UK Unemployment Rate Twice as High as Whites Among Ethnic Minorities
People from ethnic minority backgrounds are twice as likely to be unemployed in the UK as whites, according to government figures.
The Department for Work and Pensions (DWP) said the unemployment rate for working age people from all ethnic minorities was 14% in the year to September 2013, against 7% for white people.
Unemployment among black people in the UK was at a rate of 17% over the same period.
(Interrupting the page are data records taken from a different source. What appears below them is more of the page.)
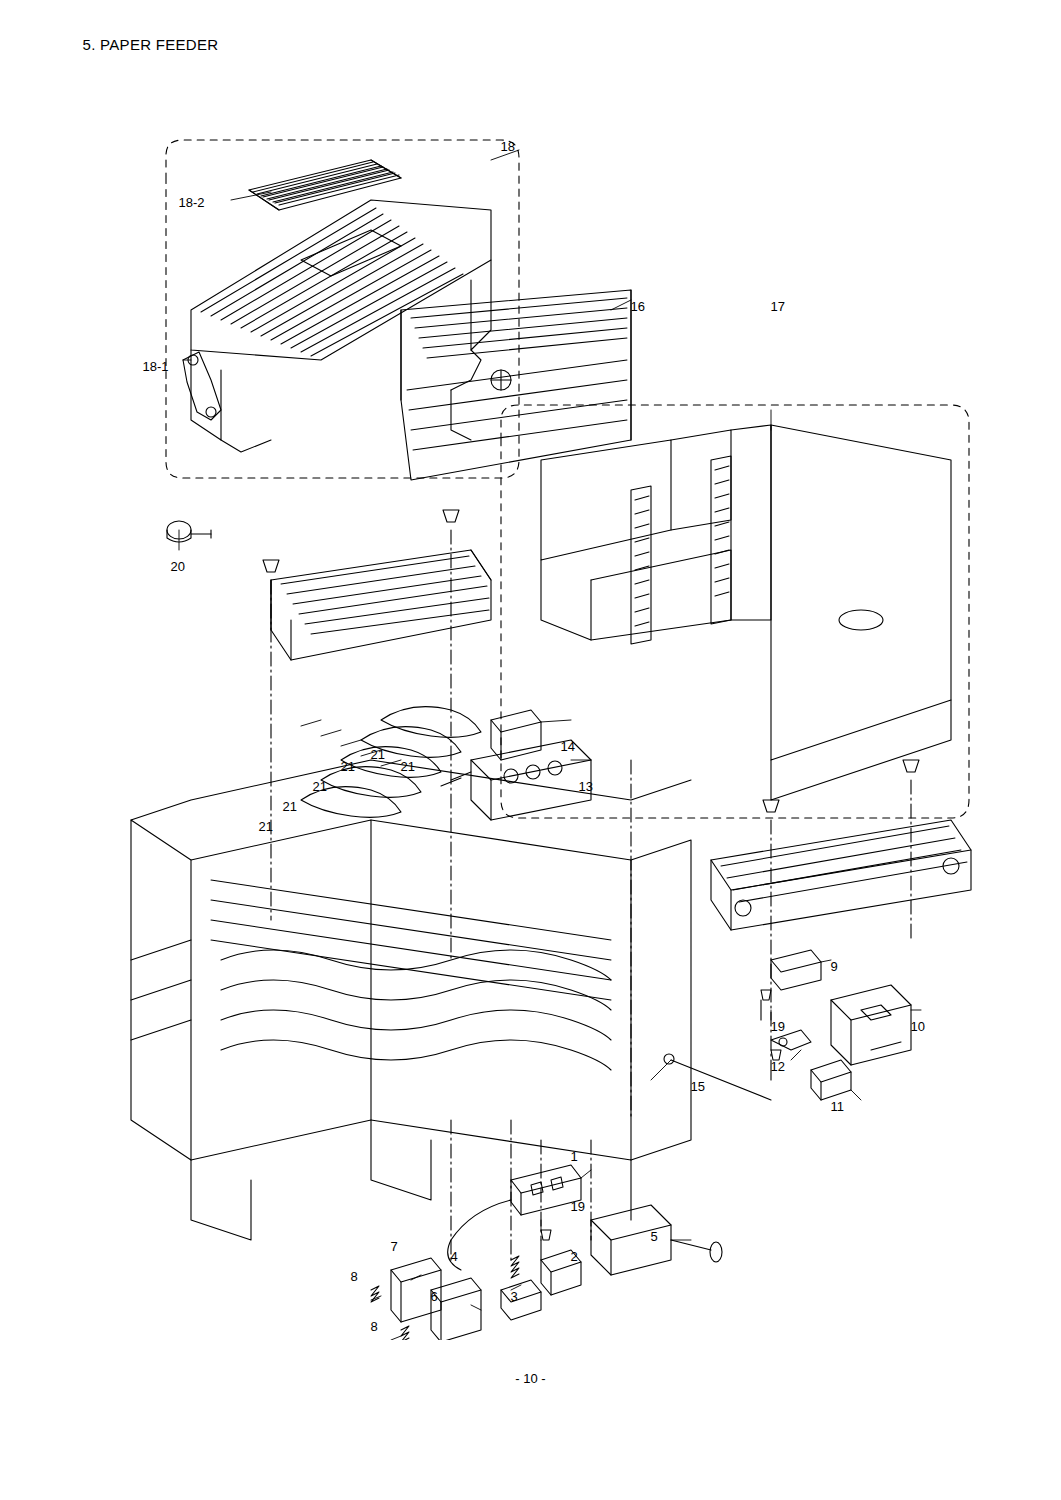5. PAPER FEEDER
18 18-2 18-1 16 17 20 14 13 21 21 21 21 21 21 9 10 11 12 19 15 1 19 5 2 3 4 6 7 8 8
- 10 -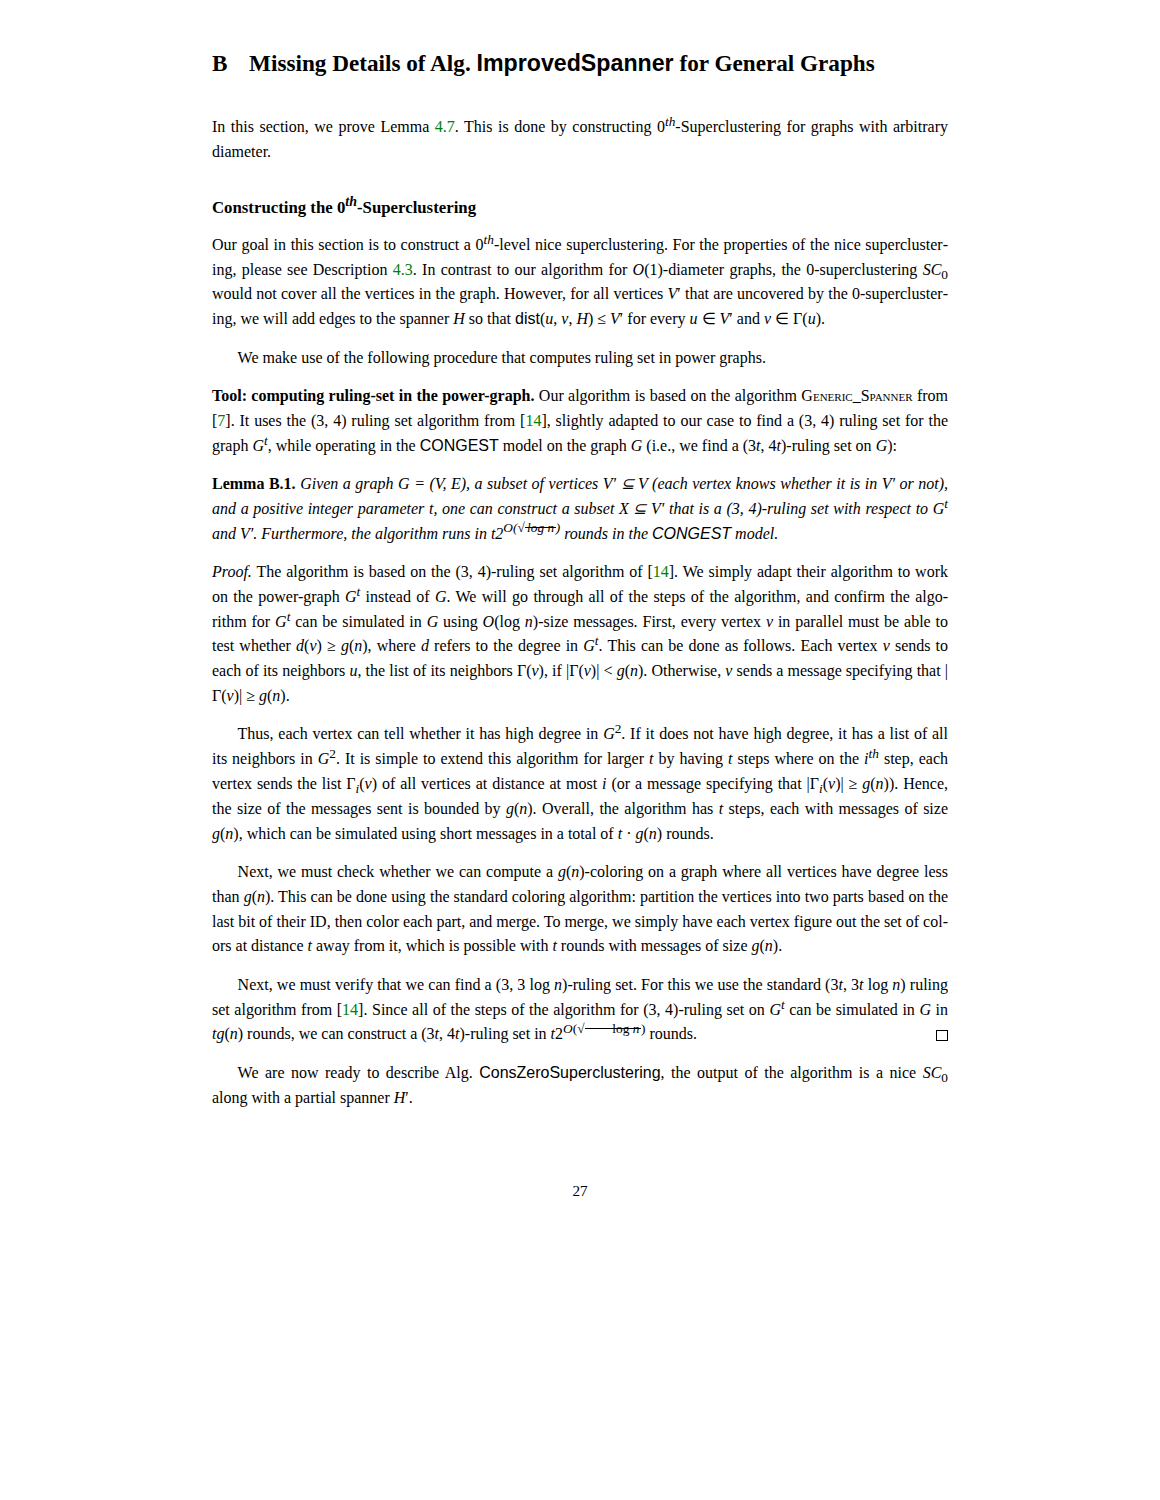BMissing Details of Alg. ImprovedSpanner for General Graphs
In this section, we prove Lemma 4.7. This is done by constructing 0th-Superclustering for graphs with arbitrary diameter.
Constructing the 0th-Superclustering
Our goal in this section is to construct a 0th-level nice superclustering. For the properties of the nice superclustering, please see Description 4.3. In contrast to our algorithm for O(1)-diameter graphs, the 0-superclustering SC0 would not cover all the vertices in the graph. However, for all vertices V′ that are uncovered by the 0-superclustering, we will add edges to the spanner H so that dist(u, v, H) ≤ V′ for every u ∈ V′ and v ∈ Γ(u).
We make use of the following procedure that computes ruling set in power graphs.
Tool: computing ruling-set in the power-graph. Our algorithm is based on the algorithm Generic_Spanner from [7]. It uses the (3, 4) ruling set algorithm from [14], slightly adapted to our case to find a (3, 4) ruling set for the graph Gt, while operating in the CONGEST model on the graph G (i.e., we find a (3t, 4t)-ruling set on G):
Lemma B.1. Given a graph G = (V, E), a subset of vertices V′ ⊆ V (each vertex knows whether it is in V′ or not), and a positive integer parameter t, one can construct a subset X ⊆ V′ that is a (3, 4)-ruling set with respect to Gt and V′. Furthermore, the algorithm runs in t2O(√log n) rounds in the CONGEST model.
Proof. The algorithm is based on the (3, 4)-ruling set algorithm of [14]. We simply adapt their algorithm to work on the power-graph Gt instead of G. We will go through all of the steps of the algorithm, and confirm the algorithm for Gt can be simulated in G using O(log n)-size messages. First, every vertex v in parallel must be able to test whether d(v) ≥ g(n), where d refers to the degree in Gt. This can be done as follows. Each vertex v sends to each of its neighbors u, the list of its neighbors Γ(v), if |Γ(v)| < g(n). Otherwise, v sends a message specifying that |Γ(v)| ≥ g(n).
Thus, each vertex can tell whether it has high degree in G2. If it does not have high degree, it has a list of all its neighbors in G2. It is simple to extend this algorithm for larger t by having t steps where on the ith step, each vertex sends the list Γi(v) of all vertices at distance at most i (or a message specifying that |Γi(v)| ≥ g(n)). Hence, the size of the messages sent is bounded by g(n). Overall, the algorithm has t steps, each with messages of size g(n), which can be simulated using short messages in a total of t · g(n) rounds.
Next, we must check whether we can compute a g(n)-coloring on a graph where all vertices have degree less than g(n). This can be done using the standard coloring algorithm: partition the vertices into two parts based on the last bit of their ID, then color each part, and merge. To merge, we simply have each vertex figure out the set of colors at distance t away from it, which is possible with t rounds with messages of size g(n).
Next, we must verify that we can find a (3, 3 log n)-ruling set. For this we use the standard (3t, 3t log n) ruling set algorithm from [14]. Since all of the steps of the algorithm for (3, 4)-ruling set on Gt can be simulated in G in tg(n) rounds, we can construct a (3t, 4t)-ruling set in t2O(√log n) rounds.
We are now ready to describe Alg. ConsZeroSuperclustering, the output of the algorithm is a nice SC0 along with a partial spanner H′.
27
It was 15% for those of mixed race and 18% for Pakistanis and Bangladeshis.
"The jobs picture may be slowly improving, but these figures suggest that the recovery and the return to employment are not being experienced equally across all the UK's different communities," said Frances O'Grady, general secretary of the Trades Union Congress (TUC).
"Rather than leave people from some ethnic backgrounds to languish on the dole, the government should do much more to help black and Pakistani youngsters – as well as the long-term unemployed from within these communities – with targeted support so they can more easily find work."
Working-age Bangladeshi and Pakistani women were the worst affected category with an unemployment rate of 24%. Black males were second at 19%.
For the UK as a whole, the unemployment rate is 7.4% with 2.39 million people out of work, according to the Office for National Statistics (ONS). Youth unemployment is 20.5%.